Please use this identifier to cite or link to this item: https://www.um.edu.mt/library/oar/handle/123456789/106056
Title: Top-down planning in school-based environmental education
Other Titles: Planning environmental education : a step or a stride forward? Compilation of introductions and lectures of two conferences : Bergen (1993) and Jurmala (1994)
Authors: Pace, Paul J.
Keywords: Environmental education
Education -- Curricula
Educational planning
Curriculum planning
Issue Date: 1996
Publisher: European Committee for Environmental Education (ECEE)
Citation: Pace, P. J. (1996). Top-down planning in school-based environmental education. In C. Maas Geesteranus (Ed.), Planning environmental education : A step or a stride forward? Compilation of introductions and lectures of two conferences : Bergen (1993) and Jurmala (1994) (pp. 113-118). European Committee for Environmental Education (ECEE).
Abstract: Because of its power to change individuals, by providing them with the 'valued' forms of knowledge, skills, values and attitudes, education has always been inseparably related to the progress of society. This implies that curriculum development is a crucial element in the promotion of change within society and by its very nature it is political. Doll (1974) refers to the curriculum designer as the "social engineer" and a "practical politician". The essential question to consider is who the curriculum designer is and what type of change is being proposed. Institutionalised education implies that decisions are taken about what children should learn. Curriculum planners making these decisions usually function within certain constraints imposed upon them by explicit legislation regarding education and/or the implicit value system of society and its educational tradition (Postlethwaite, 1977). To safeguard the transmission of these values and because of the bureaucratic structure of most formal educational institutions, curriculum development initiatives, in many countries, is characteristically a top-down approach.
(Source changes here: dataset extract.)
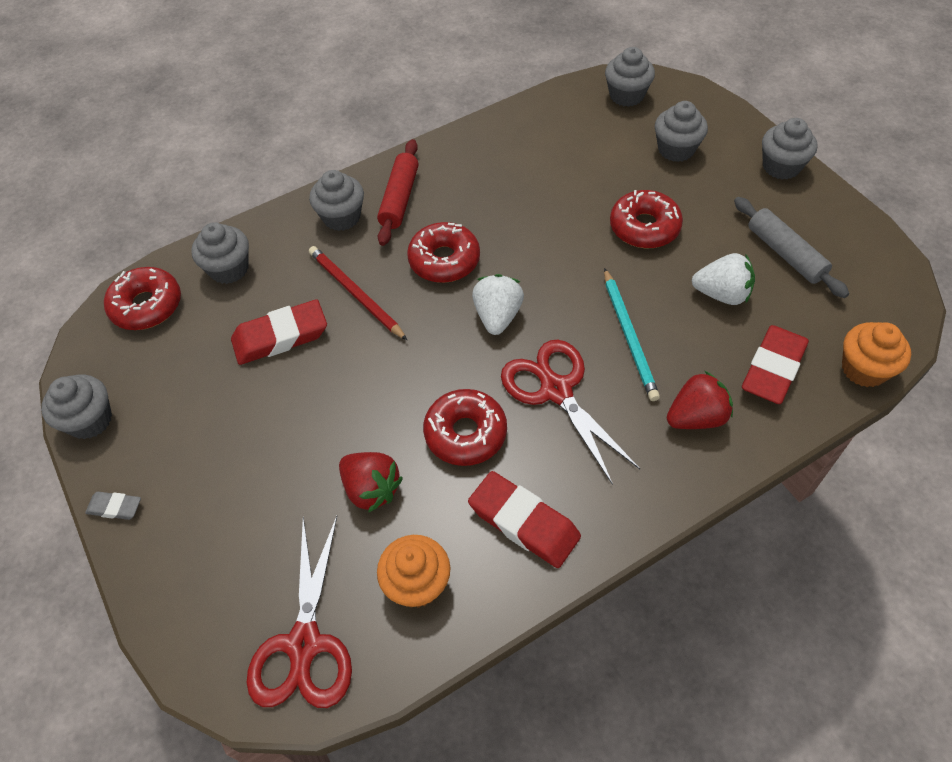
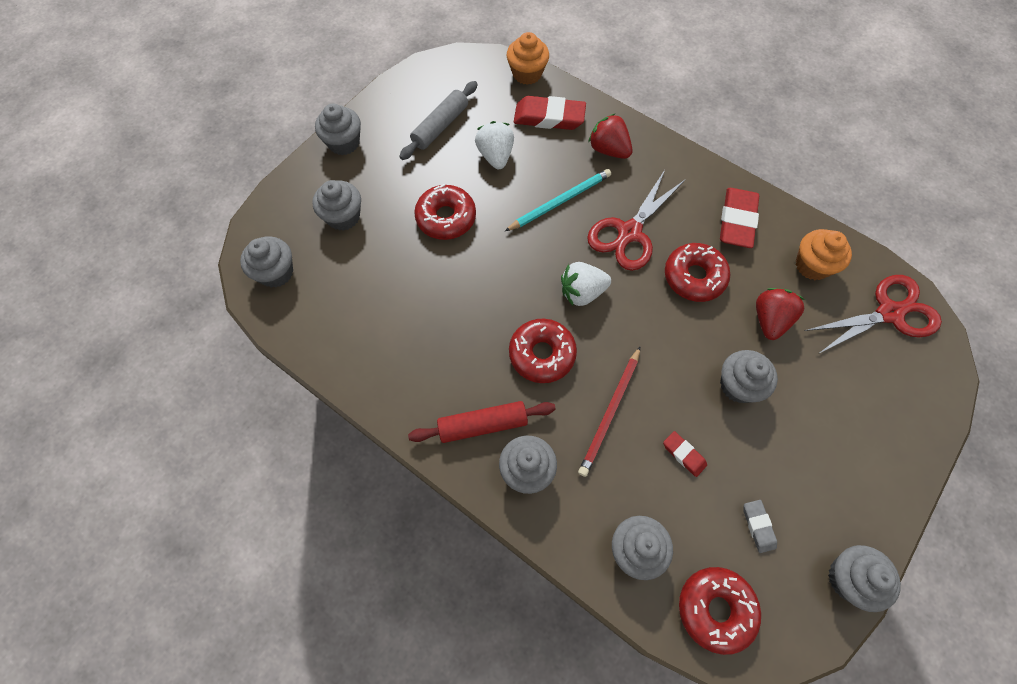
camera: 115 degrees left, 10 degrees up
(115, 507) = (897, 500): grey eraser -> grey eraser (758, 526)
(280, 337) = (683, 454): red eraser -> red eraser, size x0.52
(317, 417) = (738, 385): none -> grey cupcake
Traditionally, the most common model adopted in a top-down approach to curriculum development is the Research, Development and Diffusion (RD & D) Model (Havelock, 1978). The initial phase of the RD & D model involves identification of the educational problem and the initiation of research to. discover the best possible solution for it. The development of the innovation will then involve several tryouts and the evaluation of prototypes until finally a fully tested 'fool-proof programme is packaged and diffused into the user system. Such curriculum innovations reach schools mainly through two major routes (Bolam, 1978): the use of legislation controlling educational practice (a power-coercive strategy) and the use of resources supplying rational explanations about the proposed change (an empirical-rational strategy). Such resources may include inservice courses that familiarise the teachers with the innovation and provide them with the teaching materials required to implement it.